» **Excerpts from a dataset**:

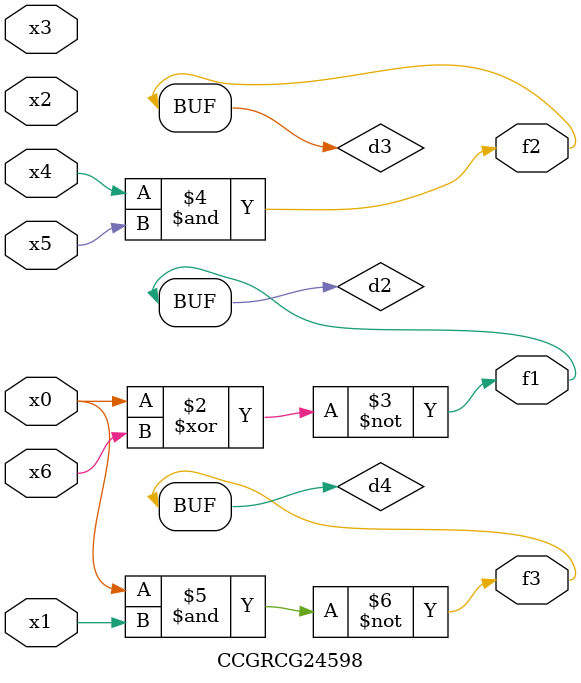
<source format=v>
module CCGRCG24598(
	input x0, x1, x2, x3, x4, x5, x6,
	output f1, f2, f3
);

	wire d1, d2, d3, d4;

	nor (d1, x0);
	xnor (d2, x0, x6);
	and (d3, x4, x5);
	nand (d4, x0, x1);
	assign f1 = d2;
	assign f2 = d3;
	assign f3 = d4;
endmodule

</source>
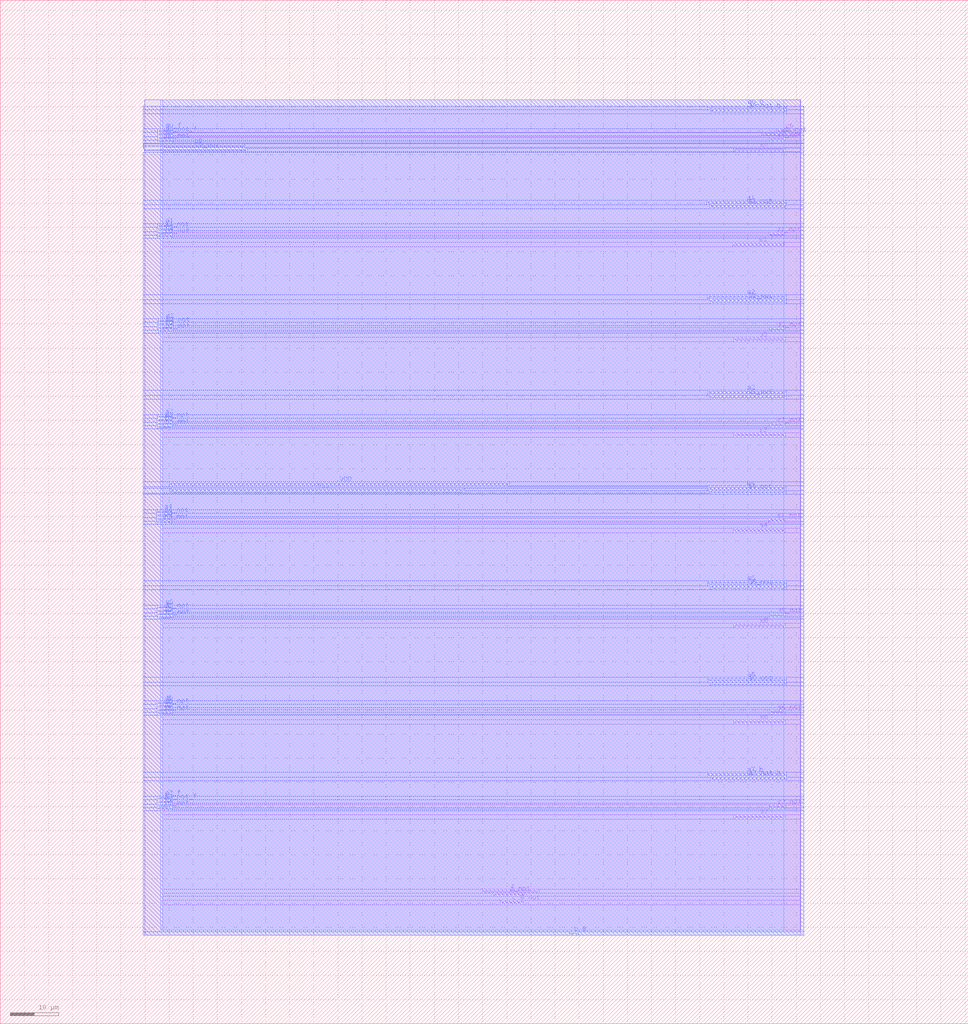
<source format=lef>
VERSION 5.7 ;
  NOWIREEXTENSIONATPIN ON ;
  DIVIDERCHAR "/" ;
  BUSBITCHARS "[]" ;
MACRO fa8b_rev
  CLASS BLOCK ;
  FOREIGN fa8b_rev ;
  ORIGIN 0.000 0.000 ;
  SIZE 200.665 BY 212.100 ;
  PIN c_8_not
    ANTENNADIFFAREA 2.734275 ;
    PORT
      LAYER Metal1 ;
        RECT 104.010 24.915 108.095 25.250 ;
    END
  END c_8_not
  PIN z
    ANTENNADIFFAREA 2.559875 ;
    PORT
      LAYER Metal1 ;
        RECT 100.280 27.290 111.325 27.590 ;
    END
  END z
  PIN z_not
    ANTENNADIFFAREA 2.638650 ;
    PORT
      LAYER Metal1 ;
        RECT 102.630 26.755 108.680 27.025 ;
    END
  END z_not
  PIN c0
    ANTENNAGATEAREA 2.739250 ;
    ANTENNADIFFAREA 2.734275 ;
    PORT
      LAYER Metal1 ;
        RECT 161.170 184.800 164.390 185.100 ;
    END
    PORT
      LAYER Metal3 ;
        RECT 30.005 181.695 50.350 181.990 ;
    END
  END c0
  PIN c0_not
    ANTENNAGATEAREA 2.775000 ;
    ANTENNADIFFAREA 2.560625 ;
    PORT
      LAYER Metal1 ;
        RECT 158.225 184.055 165.950 184.355 ;
    END
    PORT
      LAYER Metal3 ;
        RECT 29.825 180.830 50.935 181.125 ;
    END
  END c0_not
  PIN s0
    ANTENNADIFFAREA 2.734275 ;
    PORT
      LAYER Metal1 ;
        RECT 152.405 180.965 162.485 181.300 ;
    END
  END s0
  PIN s0_not
    ANTENNADIFFAREA 2.560625 ;
    PORT
      LAYER Metal1 ;
        RECT 159.755 183.040 162.485 183.315 ;
    END
  END s0_not
  PIN s1
    ANTENNADIFFAREA 2.734275 ;
    PORT
      LAYER Metal1 ;
        RECT 152.205 161.240 162.285 161.575 ;
    END
  END s1
  PIN s1_not
    ANTENNADIFFAREA 2.560625 ;
    PORT
      LAYER Metal1 ;
        RECT 159.555 163.315 162.285 163.590 ;
    END
  END s1_not
  PIN s2
    ANTENNADIFFAREA 2.734275 ;
    PORT
      LAYER Metal1 ;
        RECT 152.360 141.595 162.440 141.930 ;
    END
  END s2
  PIN s2_not
    ANTENNADIFFAREA 2.560625 ;
    PORT
      LAYER Metal1 ;
        RECT 159.710 143.670 162.440 143.945 ;
    END
  END s2_not
  PIN s3
    ANTENNADIFFAREA 2.734275 ;
    PORT
      LAYER Metal1 ;
        RECT 152.360 121.800 162.440 122.135 ;
    END
  END s3
  PIN s3_not
    ANTENNADIFFAREA 2.560625 ;
    PORT
      LAYER Metal1 ;
        RECT 159.710 123.875 162.440 124.150 ;
    END
  END s3_not
  PIN s4
    ANTENNADIFFAREA 2.734275 ;
    PORT
      LAYER Metal1 ;
        RECT 152.280 102.045 162.360 102.380 ;
    END
  END s4
  PIN s4_not
    ANTENNADIFFAREA 2.560625 ;
    PORT
      LAYER Metal1 ;
        RECT 159.630 104.120 162.360 104.395 ;
    END
  END s4_not
  PIN s5
    ANTENNADIFFAREA 2.734275 ;
    PORT
      LAYER Metal1 ;
        RECT 152.385 82.330 162.465 82.665 ;
    END
  END s5
  PIN s5_not
    ANTENNADIFFAREA 2.560625 ;
    PORT
      LAYER Metal1 ;
        RECT 159.735 84.405 162.465 84.680 ;
    END
  END s5_not
  PIN s6
    ANTENNADIFFAREA 2.734275 ;
    PORT
      LAYER Metal1 ;
        RECT 152.385 62.360 162.465 62.695 ;
    END
  END s6
  PIN s6_not
    ANTENNADIFFAREA 2.560625 ;
    PORT
      LAYER Metal1 ;
        RECT 159.735 64.435 162.465 64.710 ;
    END
  END s6_not
  PIN s7
    ANTENNADIFFAREA 2.734275 ;
    PORT
      LAYER Metal1 ;
        RECT 152.385 42.695 162.465 43.030 ;
    END
  END s7
  PIN s7_not
    ANTENNADIFFAREA 2.560625 ;
    PORT
      LAYER Metal1 ;
        RECT 159.735 44.770 162.465 45.045 ;
    END
  END s7_not
  PIN VSS
    USE GROUND ;
    PORT
      LAYER Metal3 ;
        RECT 35.500 110.170 95.935 110.660 ;
    END
  END VSS
  PIN c_8
    ANTENNADIFFAREA 2.560625 ;
    PORT
      LAYER Metal3 ;
        RECT 118.430 18.370 119.455 18.720 ;
    END
  END c_8
  PIN VDD
    USE POWER ;
    PORT
      LAYER Metal3 ;
        RECT 35.400 111.545 105.220 112.035 ;
    END
  END VDD
  PIN a0_f
    ANTENNAGATEAREA 5.478500 ;
    ANTENNADIFFAREA 1.587600 ;
    PORT
      LAYER Metal3 ;
        RECT 32.960 184.850 35.420 185.155 ;
    END
  END a0_f
  PIN a0_not_f
    ANTENNAGATEAREA 5.550000 ;
    ANTENNADIFFAREA 1.587600 ;
    PORT
      LAYER Metal3 ;
        RECT 32.920 184.115 35.425 184.410 ;
    END
  END a0_not_f
  PIN a0_b
    ANTENNAGATEAREA 2.739250 ;
    ANTENNADIFFAREA 1.587600 ;
    PORT
      LAYER Metal3 ;
        RECT 146.970 189.670 162.705 190.080 ;
    END
  END a0_b
  PIN a0_not_b
    ANTENNAGATEAREA 2.775000 ;
    ANTENNADIFFAREA 1.587600 ;
    PORT
      LAYER Metal3 ;
        RECT 147.565 188.890 162.695 189.345 ;
    END
  END a0_not_b
  PIN a7_f
    ANTENNAGATEAREA 5.478500 ;
    ANTENNADIFFAREA 1.587600 ;
    PORT
      LAYER Metal3 ;
        RECT 32.830 46.535 35.290 46.840 ;
    END
  END a7_f
  PIN a7_not_f
    ANTENNAGATEAREA 5.550000 ;
    ANTENNADIFFAREA 1.587600 ;
    PORT
      LAYER Metal3 ;
        RECT 32.790 45.800 35.295 46.095 ;
    END
  END a7_not_f
  PIN a7_b
    ANTENNAGATEAREA 2.739250 ;
    ANTENNADIFFAREA 1.587600 ;
    PORT
      LAYER Metal3 ;
        RECT 146.950 51.400 162.685 51.810 ;
    END
  END a7_b
  PIN a7_not_b
    ANTENNAGATEAREA 2.775000 ;
    ANTENNADIFFAREA 1.587600 ;
    PORT
      LAYER Metal3 ;
        RECT 147.545 50.620 162.675 51.075 ;
    END
  END a7_not_b
  PIN b0
    ANTENNADIFFAREA 2.559875 ;
    PORT
      LAYER Metal3 ;
        RECT 32.925 183.400 35.440 183.695 ;
    END
  END b0
  PIN b0_not
    ANTENNADIFFAREA 2.638650 ;
    PORT
      LAYER Metal3 ;
        RECT 32.960 182.770 35.425 183.065 ;
    END
  END b0_not
  PIN a1
    ANTENNAGATEAREA 5.478500 ;
    ANTENNADIFFAREA 1.587600 ;
    PORT
      LAYER Metal3 ;
        RECT 32.915 165.160 35.375 165.465 ;
    END
    PORT
      LAYER Metal3 ;
        RECT 146.770 169.945 162.505 170.355 ;
    END
  END a1
  PIN a1_not
    ANTENNAGATEAREA 5.550000 ;
    ANTENNADIFFAREA 1.587600 ;
    PORT
      LAYER Metal3 ;
        RECT 32.875 164.425 35.380 164.720 ;
    END
    PORT
      LAYER Metal3 ;
        RECT 147.365 169.165 162.495 169.620 ;
    END
  END a1_not
  PIN b1
    ANTENNADIFFAREA 2.559875 ;
    PORT
      LAYER Metal3 ;
        RECT 32.880 163.710 35.395 164.005 ;
    END
  END b1
  PIN b1_not
    ANTENNADIFFAREA 2.638650 ;
    PORT
      LAYER Metal3 ;
        RECT 32.915 163.080 35.380 163.375 ;
    END
  END b1_not
  PIN a2
    ANTENNAGATEAREA 5.478500 ;
    ANTENNADIFFAREA 1.587600 ;
    PORT
      LAYER Metal3 ;
        RECT 33.105 145.450 35.565 145.755 ;
    END
    PORT
      LAYER Metal3 ;
        RECT 146.925 150.300 162.660 150.710 ;
    END
  END a2
  PIN a2_not
    ANTENNAGATEAREA 5.550000 ;
    ANTENNADIFFAREA 1.587600 ;
    PORT
      LAYER Metal3 ;
        RECT 33.065 144.715 35.570 145.010 ;
    END
    PORT
      LAYER Metal3 ;
        RECT 147.520 149.520 162.650 149.975 ;
    END
  END a2_not
  PIN b2
    ANTENNADIFFAREA 2.559875 ;
    PORT
      LAYER Metal3 ;
        RECT 33.070 144.000 35.585 144.295 ;
    END
  END b2
  PIN b2_not
    ANTENNADIFFAREA 2.638650 ;
    PORT
      LAYER Metal3 ;
        RECT 33.105 143.370 35.570 143.665 ;
    END
  END b2_not
  PIN a3
    ANTENNAGATEAREA 5.478500 ;
    ANTENNADIFFAREA 1.587600 ;
    PORT
      LAYER Metal3 ;
        RECT 32.910 125.610 35.370 125.915 ;
    END
    PORT
      LAYER Metal3 ;
        RECT 146.925 130.505 162.660 130.915 ;
    END
  END a3
  PIN a3_not
    ANTENNAGATEAREA 5.550000 ;
    ANTENNADIFFAREA 1.587600 ;
    PORT
      LAYER Metal3 ;
        RECT 32.870 124.875 35.375 125.170 ;
    END
    PORT
      LAYER Metal3 ;
        RECT 147.520 129.725 162.650 130.180 ;
    END
  END a3_not
  PIN b3
    ANTENNADIFFAREA 2.559875 ;
    PORT
      LAYER Metal3 ;
        RECT 32.875 124.160 35.390 124.455 ;
    END
  END b3
  PIN b3_not
    ANTENNADIFFAREA 2.638650 ;
    PORT
      LAYER Metal3 ;
        RECT 32.910 123.530 35.375 123.825 ;
    END
  END b3_not
  PIN a4
    ANTENNAGATEAREA 5.478500 ;
    ANTENNADIFFAREA 1.587600 ;
    PORT
      LAYER Metal3 ;
        RECT 32.780 105.900 35.240 106.205 ;
    END
    PORT
      LAYER Metal3 ;
        RECT 146.845 110.750 162.580 111.160 ;
    END
  END a4
  PIN a4_not
    ANTENNAGATEAREA 5.550000 ;
    ANTENNADIFFAREA 1.587600 ;
    PORT
      LAYER Metal3 ;
        RECT 32.740 105.165 35.245 105.460 ;
    END
    PORT
      LAYER Metal3 ;
        RECT 147.440 109.970 162.570 110.425 ;
    END
  END a4_not
  PIN b4
    ANTENNADIFFAREA 2.559875 ;
    PORT
      LAYER Metal3 ;
        RECT 32.745 104.450 35.260 104.745 ;
    END
  END b4
  PIN b4_not
    ANTENNADIFFAREA 2.638650 ;
    PORT
      LAYER Metal3 ;
        RECT 32.780 103.820 35.245 104.115 ;
    END
  END b4_not
  PIN a5
    ANTENNAGATEAREA 5.478500 ;
    ANTENNADIFFAREA 1.587600 ;
    PORT
      LAYER Metal3 ;
        RECT 32.910 86.140 35.370 86.445 ;
    END
    PORT
      LAYER Metal3 ;
        RECT 146.950 91.035 162.685 91.445 ;
    END
  END a5
  PIN a5_not
    ANTENNAGATEAREA 5.550000 ;
    ANTENNADIFFAREA 1.587600 ;
    PORT
      LAYER Metal3 ;
        RECT 32.870 85.405 35.375 85.700 ;
    END
    PORT
      LAYER Metal3 ;
        RECT 147.545 90.255 162.675 90.710 ;
    END
  END a5_not
  PIN b5
    ANTENNADIFFAREA 2.559875 ;
    PORT
      LAYER Metal3 ;
        RECT 32.875 84.690 35.390 84.985 ;
    END
  END b5
  PIN b5_not
    ANTENNADIFFAREA 2.638650 ;
    PORT
      LAYER Metal3 ;
        RECT 32.910 84.060 35.375 84.355 ;
    END
  END b5_not
  PIN a6
    ANTENNAGATEAREA 5.478500 ;
    ANTENNADIFFAREA 1.587600 ;
    PORT
      LAYER Metal3 ;
        RECT 32.860 66.330 35.320 66.635 ;
    END
    PORT
      LAYER Metal3 ;
        RECT 146.950 71.065 162.685 71.475 ;
    END
  END a6
  PIN a6_not
    ANTENNAGATEAREA 5.550000 ;
    ANTENNADIFFAREA 1.587600 ;
    PORT
      LAYER Metal3 ;
        RECT 32.820 65.595 35.325 65.890 ;
    END
    PORT
      LAYER Metal3 ;
        RECT 147.545 70.285 162.675 70.740 ;
    END
  END a6_not
  PIN b6
    ANTENNADIFFAREA 2.559875 ;
    PORT
      LAYER Metal3 ;
        RECT 32.825 64.880 35.340 65.175 ;
    END
  END b6
  PIN b6_not
    ANTENNADIFFAREA 2.638650 ;
    PORT
      LAYER Metal3 ;
        RECT 32.860 64.250 35.325 64.545 ;
    END
  END b6_not
  PIN b7
    ANTENNADIFFAREA 2.559875 ;
    PORT
      LAYER Metal3 ;
        RECT 32.795 45.085 35.310 45.380 ;
    END
  END b7
  PIN b7_not
    ANTENNADIFFAREA 2.638650 ;
    PORT
      LAYER Metal3 ;
        RECT 32.830 44.455 35.295 44.750 ;
    END
  END b7_not
  OBS
      LAYER Nwell ;
        RECT 33.240 19.365 162.485 191.395 ;
      LAYER Metal1 ;
        RECT 33.670 185.400 165.930 191.395 ;
        RECT 33.670 184.655 160.870 185.400 ;
        RECT 164.690 184.655 165.930 185.400 ;
        RECT 33.670 183.755 157.925 184.655 ;
        RECT 33.670 183.615 165.930 183.755 ;
        RECT 33.670 182.740 159.455 183.615 ;
        RECT 162.785 182.740 165.930 183.615 ;
        RECT 33.670 181.600 165.930 182.740 ;
        RECT 33.670 180.665 152.105 181.600 ;
        RECT 162.785 180.665 165.930 181.600 ;
        RECT 33.670 163.890 165.930 180.665 ;
        RECT 33.670 163.015 159.255 163.890 ;
        RECT 162.585 163.015 165.930 163.890 ;
        RECT 33.670 161.875 165.930 163.015 ;
        RECT 33.670 160.940 151.905 161.875 ;
        RECT 162.585 160.940 165.930 161.875 ;
        RECT 33.670 144.245 165.930 160.940 ;
        RECT 33.670 143.370 159.410 144.245 ;
        RECT 162.740 143.370 165.930 144.245 ;
        RECT 33.670 142.230 165.930 143.370 ;
        RECT 33.670 141.295 152.060 142.230 ;
        RECT 162.740 141.295 165.930 142.230 ;
        RECT 33.670 124.450 165.930 141.295 ;
        RECT 33.670 123.575 159.410 124.450 ;
        RECT 162.740 123.575 165.930 124.450 ;
        RECT 33.670 122.435 165.930 123.575 ;
        RECT 33.670 121.500 152.060 122.435 ;
        RECT 162.740 121.500 165.930 122.435 ;
        RECT 33.670 104.695 165.930 121.500 ;
        RECT 33.670 103.820 159.330 104.695 ;
        RECT 162.660 103.820 165.930 104.695 ;
        RECT 33.670 102.680 165.930 103.820 ;
        RECT 33.670 101.745 151.980 102.680 ;
        RECT 162.660 101.745 165.930 102.680 ;
        RECT 33.670 84.980 165.930 101.745 ;
        RECT 33.670 84.105 159.435 84.980 ;
        RECT 162.765 84.105 165.930 84.980 ;
        RECT 33.670 82.965 165.930 84.105 ;
        RECT 33.670 82.030 152.085 82.965 ;
        RECT 162.765 82.030 165.930 82.965 ;
        RECT 33.670 65.010 165.930 82.030 ;
        RECT 33.670 64.135 159.435 65.010 ;
        RECT 162.765 64.135 165.930 65.010 ;
        RECT 33.670 62.995 165.930 64.135 ;
        RECT 33.670 62.060 152.085 62.995 ;
        RECT 162.765 62.060 165.930 62.995 ;
        RECT 33.670 45.345 165.930 62.060 ;
        RECT 33.670 44.470 159.435 45.345 ;
        RECT 162.765 44.470 165.930 45.345 ;
        RECT 33.670 43.330 165.930 44.470 ;
        RECT 33.670 42.395 152.085 43.330 ;
        RECT 162.765 42.395 165.930 43.330 ;
        RECT 33.670 27.890 165.930 42.395 ;
        RECT 33.670 26.990 99.980 27.890 ;
        RECT 111.625 26.990 165.930 27.890 ;
        RECT 33.670 26.455 102.330 26.990 ;
        RECT 108.980 26.455 165.930 26.990 ;
        RECT 33.670 25.550 165.930 26.455 ;
        RECT 33.670 24.615 103.710 25.550 ;
        RECT 108.395 24.615 165.930 25.550 ;
        RECT 33.670 19.365 165.930 24.615 ;
      LAYER Metal2 ;
        RECT 29.910 18.290 165.840 191.395 ;
      LAYER Metal3 ;
        RECT 29.645 189.370 146.670 190.080 ;
        RECT 163.005 189.370 166.555 190.080 ;
        RECT 29.645 188.590 147.265 189.370 ;
        RECT 162.995 188.590 166.555 189.370 ;
        RECT 29.645 185.455 166.555 188.590 ;
        RECT 29.645 184.710 32.660 185.455 ;
        RECT 35.720 184.710 166.555 185.455 ;
        RECT 29.645 183.815 32.620 184.710 ;
        RECT 35.725 183.995 166.555 184.710 ;
        RECT 29.645 183.100 32.625 183.815 ;
        RECT 35.740 183.100 166.555 183.995 ;
        RECT 29.645 182.470 32.660 183.100 ;
        RECT 35.725 182.470 166.555 183.100 ;
        RECT 29.645 182.290 166.555 182.470 ;
        RECT 29.645 181.425 29.705 182.290 ;
        RECT 50.650 181.425 166.555 182.290 ;
        RECT 51.235 180.530 166.555 181.425 ;
        RECT 29.645 170.655 166.555 180.530 ;
        RECT 29.645 169.645 146.470 170.655 ;
        RECT 162.805 169.645 166.555 170.655 ;
        RECT 29.645 168.865 147.065 169.645 ;
        RECT 162.795 168.865 166.555 169.645 ;
        RECT 29.645 165.765 166.555 168.865 ;
        RECT 29.645 165.020 32.615 165.765 ;
        RECT 35.675 165.020 166.555 165.765 ;
        RECT 29.645 164.125 32.575 165.020 ;
        RECT 35.680 164.305 166.555 165.020 ;
        RECT 29.645 163.410 32.580 164.125 ;
        RECT 35.695 163.410 166.555 164.305 ;
        RECT 29.645 162.780 32.615 163.410 ;
        RECT 35.680 162.780 166.555 163.410 ;
        RECT 29.645 151.010 166.555 162.780 ;
        RECT 29.645 150.000 146.625 151.010 ;
        RECT 162.960 150.000 166.555 151.010 ;
        RECT 29.645 149.220 147.220 150.000 ;
        RECT 162.950 149.220 166.555 150.000 ;
        RECT 29.645 146.055 166.555 149.220 ;
        RECT 29.645 145.310 32.805 146.055 ;
        RECT 35.865 145.310 166.555 146.055 ;
        RECT 29.645 144.415 32.765 145.310 ;
        RECT 35.870 144.595 166.555 145.310 ;
        RECT 29.645 143.700 32.770 144.415 ;
        RECT 35.885 143.700 166.555 144.595 ;
        RECT 29.645 143.070 32.805 143.700 ;
        RECT 35.870 143.070 166.555 143.700 ;
        RECT 29.645 131.215 166.555 143.070 ;
        RECT 29.645 130.205 146.625 131.215 ;
        RECT 162.960 130.205 166.555 131.215 ;
        RECT 29.645 129.425 147.220 130.205 ;
        RECT 162.950 129.425 166.555 130.205 ;
        RECT 29.645 126.215 166.555 129.425 ;
        RECT 29.645 125.470 32.610 126.215 ;
        RECT 35.670 125.470 166.555 126.215 ;
        RECT 29.645 124.575 32.570 125.470 ;
        RECT 35.675 124.755 166.555 125.470 ;
        RECT 29.645 123.860 32.575 124.575 ;
        RECT 35.690 123.860 166.555 124.755 ;
        RECT 29.645 123.230 32.610 123.860 ;
        RECT 35.675 123.230 166.555 123.860 ;
        RECT 29.645 112.335 166.555 123.230 ;
        RECT 29.645 111.245 35.100 112.335 ;
        RECT 105.520 111.460 166.555 112.335 ;
        RECT 105.520 111.245 146.545 111.460 ;
        RECT 29.645 110.960 146.545 111.245 ;
        RECT 29.645 109.870 35.200 110.960 ;
        RECT 96.235 110.450 146.545 110.960 ;
        RECT 162.880 110.450 166.555 111.460 ;
        RECT 96.235 109.870 147.140 110.450 ;
        RECT 29.645 109.670 147.140 109.870 ;
        RECT 162.870 109.670 166.555 110.450 ;
        RECT 29.645 106.505 166.555 109.670 ;
        RECT 29.645 105.760 32.480 106.505 ;
        RECT 35.540 105.760 166.555 106.505 ;
        RECT 29.645 104.865 32.440 105.760 ;
        RECT 35.545 105.045 166.555 105.760 ;
        RECT 29.645 104.150 32.445 104.865 ;
        RECT 35.560 104.150 166.555 105.045 ;
        RECT 29.645 103.520 32.480 104.150 ;
        RECT 35.545 103.520 166.555 104.150 ;
        RECT 29.645 91.745 166.555 103.520 ;
        RECT 29.645 90.735 146.650 91.745 ;
        RECT 162.985 90.735 166.555 91.745 ;
        RECT 29.645 89.955 147.245 90.735 ;
        RECT 162.975 89.955 166.555 90.735 ;
        RECT 29.645 86.745 166.555 89.955 ;
        RECT 29.645 86.000 32.610 86.745 ;
        RECT 35.670 86.000 166.555 86.745 ;
        RECT 29.645 85.105 32.570 86.000 ;
        RECT 35.675 85.285 166.555 86.000 ;
        RECT 29.645 84.390 32.575 85.105 ;
        RECT 35.690 84.390 166.555 85.285 ;
        RECT 29.645 83.760 32.610 84.390 ;
        RECT 35.675 83.760 166.555 84.390 ;
        RECT 29.645 71.775 166.555 83.760 ;
        RECT 29.645 70.765 146.650 71.775 ;
        RECT 162.985 70.765 166.555 71.775 ;
        RECT 29.645 69.985 147.245 70.765 ;
        RECT 162.975 69.985 166.555 70.765 ;
        RECT 29.645 66.935 166.555 69.985 ;
        RECT 29.645 66.190 32.560 66.935 ;
        RECT 35.620 66.190 166.555 66.935 ;
        RECT 29.645 65.295 32.520 66.190 ;
        RECT 35.625 65.475 166.555 66.190 ;
        RECT 29.645 64.580 32.525 65.295 ;
        RECT 35.640 64.580 166.555 65.475 ;
        RECT 29.645 63.950 32.560 64.580 ;
        RECT 35.625 63.950 166.555 64.580 ;
        RECT 29.645 52.110 166.555 63.950 ;
        RECT 29.645 51.100 146.650 52.110 ;
        RECT 162.985 51.100 166.555 52.110 ;
        RECT 29.645 50.320 147.245 51.100 ;
        RECT 162.975 50.320 166.555 51.100 ;
        RECT 29.645 47.140 166.555 50.320 ;
        RECT 29.645 46.395 32.530 47.140 ;
        RECT 35.590 46.395 166.555 47.140 ;
        RECT 29.645 45.500 32.490 46.395 ;
        RECT 35.595 45.680 166.555 46.395 ;
        RECT 29.645 44.785 32.495 45.500 ;
        RECT 35.610 44.785 166.555 45.680 ;
        RECT 29.645 44.155 32.530 44.785 ;
        RECT 35.595 44.155 166.555 44.785 ;
        RECT 29.645 19.020 166.555 44.155 ;
        RECT 29.645 18.370 118.130 19.020 ;
        RECT 119.755 18.370 166.555 19.020 ;
  END
END fa8b_rev
END LIBRARY


</source>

» **BRIEF**: Find the word "assign" in the entries above, then copy each line that holds it.

» **ANSWER BOX**:
	assign f1 = d2;
	assign f2 = d3;
	assign f3 = d4;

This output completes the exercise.